C&C had argued that the Supreme Court's decision in Ravat v Halliburton Manufacturing and Services Ltd (2012) requires an expat employee to show a stronger connection with GB than the country in which they work if they are to bring a claim in GB.  However, the Court of Appeal rejected this, explaining that this will only be the case where an individual works wholly abroad.  In those circumstances there is a strong presumption that Parliament did not intend the UK courts to have jurisdiction, and the claimant will need to identify factors that are sufficiently powerful to displace that presumption.

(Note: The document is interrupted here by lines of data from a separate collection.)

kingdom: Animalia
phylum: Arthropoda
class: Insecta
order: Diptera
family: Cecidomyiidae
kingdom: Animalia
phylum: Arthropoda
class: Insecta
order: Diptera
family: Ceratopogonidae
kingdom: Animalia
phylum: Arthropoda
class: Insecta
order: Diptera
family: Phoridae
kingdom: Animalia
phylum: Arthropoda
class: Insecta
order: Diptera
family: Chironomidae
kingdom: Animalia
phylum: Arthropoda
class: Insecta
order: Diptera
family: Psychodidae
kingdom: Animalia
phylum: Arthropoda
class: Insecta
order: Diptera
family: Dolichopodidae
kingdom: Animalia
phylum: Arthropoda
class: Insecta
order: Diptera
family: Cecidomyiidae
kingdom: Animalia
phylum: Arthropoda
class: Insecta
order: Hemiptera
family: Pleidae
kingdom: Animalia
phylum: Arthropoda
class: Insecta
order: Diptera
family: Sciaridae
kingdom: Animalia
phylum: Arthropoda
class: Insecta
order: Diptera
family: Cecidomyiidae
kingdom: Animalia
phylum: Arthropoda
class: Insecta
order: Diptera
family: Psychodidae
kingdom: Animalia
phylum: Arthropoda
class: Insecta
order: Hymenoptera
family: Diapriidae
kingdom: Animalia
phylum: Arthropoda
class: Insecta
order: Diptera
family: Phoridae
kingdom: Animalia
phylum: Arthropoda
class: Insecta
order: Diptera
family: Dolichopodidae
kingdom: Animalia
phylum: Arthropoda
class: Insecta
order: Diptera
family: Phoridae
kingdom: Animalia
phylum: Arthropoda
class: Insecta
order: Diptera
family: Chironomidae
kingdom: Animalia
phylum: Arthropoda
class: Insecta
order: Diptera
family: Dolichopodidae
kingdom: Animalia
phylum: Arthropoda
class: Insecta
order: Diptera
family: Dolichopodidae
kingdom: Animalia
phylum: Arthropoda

However where, as in this case, the claimant lives and/or works for part of the time in GB, all that is required if for the Tribunal to satisfy themselves that the connection with GB is "sufficiently strong to enable it to be said that Parliament would have regarded it as appropriate for the tribunal to deal with the claim".

In this case, the Tribunal had been entitled to find that B had sufficiently strong connections with the UK given that she worked partly in Great Britain and had administrative support here, the LLP Agreement was governed by English law, she agreed budgets with her partners in London, time recording and invoicing was done through C&Cs systems in Great Britain, she appeared on the Law Society's list of solicitors as a member of C&C and was referred to as a member of C&C in its press releases.


This is the first case which considers whether LLP members can be workers.  The decision will come as a welcome relief for partnerships, as the EAT's decision had left the door open for equity partners to pursue a range of employment claims.

The Court of Appeal's decision on the territorial jurisdiction point is also of interest.  The Equality Act contains no provisions which set out the territorial scope of discrimination law and until we have authoritative case law, the position is uncertain.  The present case confirms that where the test developed in the line of cases starting with Lawson v Serco is satisfied, the Tribunal will have jurisdiction to hear a discrimination claim.  However, the Court of Appeal left open the possibility that the Tribunal might have a wider jurisdiction in discrimination cases, to give effect to European law. 

We understand that both parties are considering appealing this decision, so the Court of Appeal's decision may not be the last word on these issues.